*Work order*. Return the whole listing, line for line, without the pictures in it.
*** Opening of Data segment ***
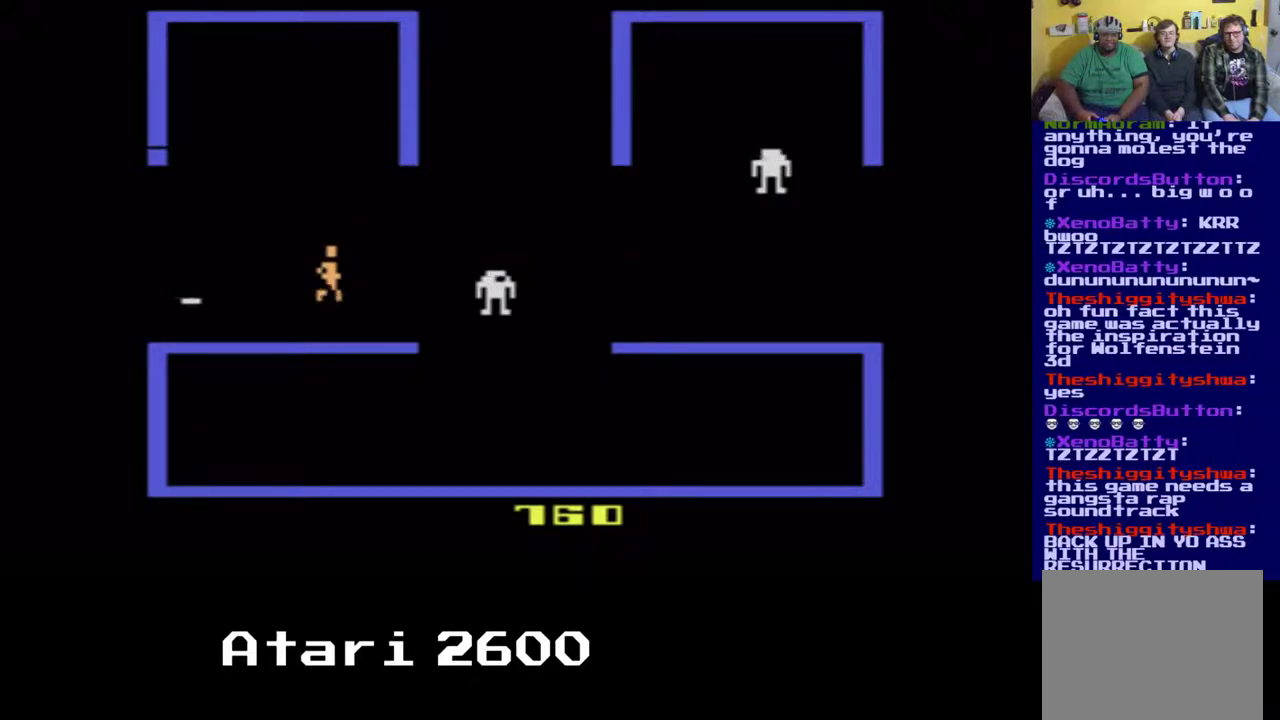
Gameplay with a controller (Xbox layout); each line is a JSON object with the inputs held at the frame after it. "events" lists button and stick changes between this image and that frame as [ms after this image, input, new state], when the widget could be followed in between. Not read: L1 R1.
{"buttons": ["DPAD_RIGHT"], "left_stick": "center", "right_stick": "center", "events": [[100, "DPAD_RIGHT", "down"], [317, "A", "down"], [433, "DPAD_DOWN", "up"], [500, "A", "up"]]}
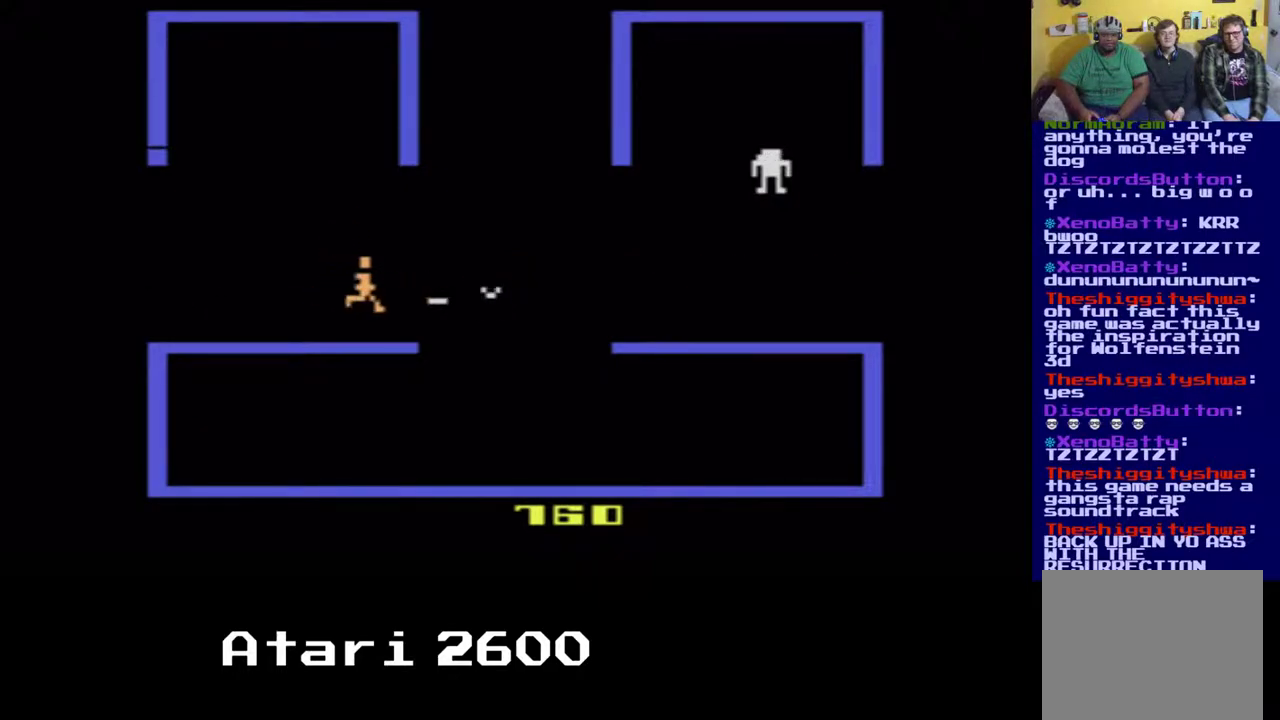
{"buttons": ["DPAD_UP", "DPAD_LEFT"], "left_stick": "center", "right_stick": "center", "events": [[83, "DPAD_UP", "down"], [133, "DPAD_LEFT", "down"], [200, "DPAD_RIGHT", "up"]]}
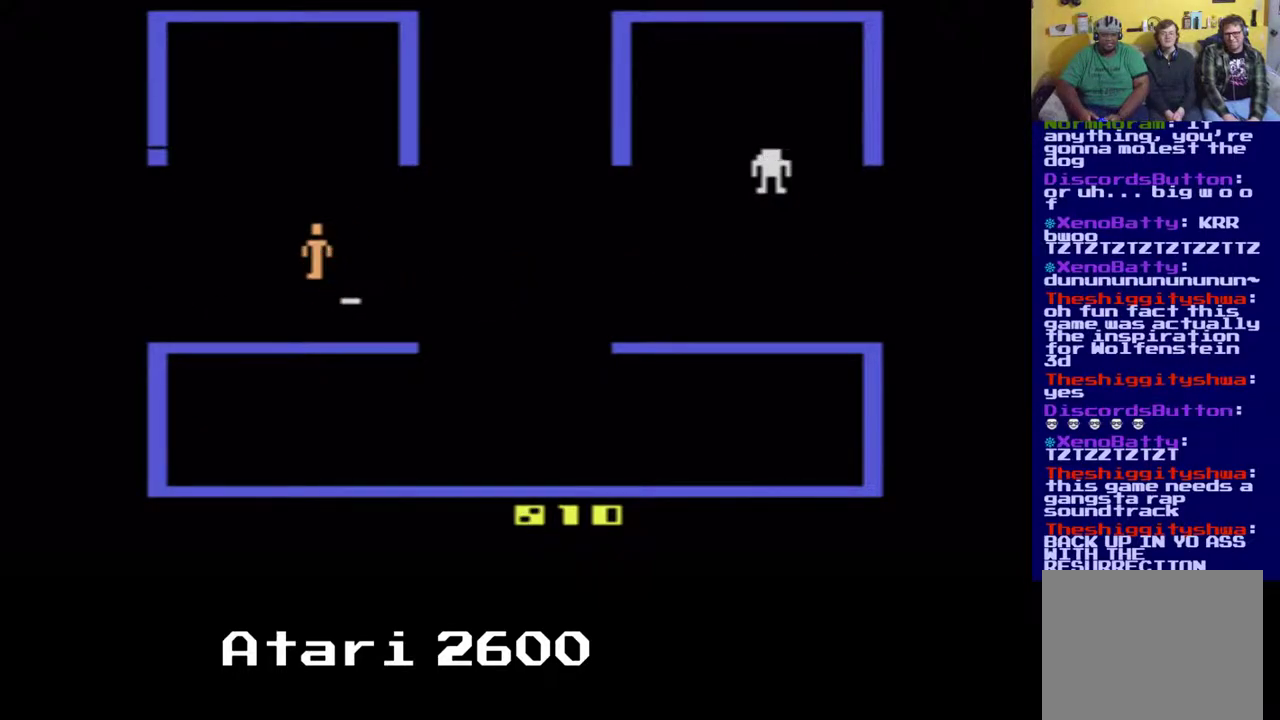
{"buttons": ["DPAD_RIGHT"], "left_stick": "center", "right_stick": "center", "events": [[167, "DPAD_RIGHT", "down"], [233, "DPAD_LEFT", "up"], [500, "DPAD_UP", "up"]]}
*** Close of Data segment ***
*Solution for this task*.
Gameplay with a controller (Xbox layout); each line is a JSON object with the inputs held at the frame after it. "events" lists button and stick changes between this image and that frame as [ms after this image, input, new state], when the widget could be followed in between. Not read: L1 R1.
{"buttons": ["DPAD_RIGHT"], "left_stick": "center", "right_stick": "center", "events": [[100, "DPAD_RIGHT", "down"], [317, "A", "down"], [433, "DPAD_DOWN", "up"], [500, "A", "up"]]}
{"buttons": ["DPAD_UP", "DPAD_LEFT"], "left_stick": "center", "right_stick": "center", "events": [[83, "DPAD_UP", "down"], [133, "DPAD_LEFT", "down"], [200, "DPAD_RIGHT", "up"]]}
{"buttons": ["DPAD_RIGHT"], "left_stick": "center", "right_stick": "center", "events": [[167, "DPAD_RIGHT", "down"], [233, "DPAD_LEFT", "up"], [500, "DPAD_UP", "up"]]}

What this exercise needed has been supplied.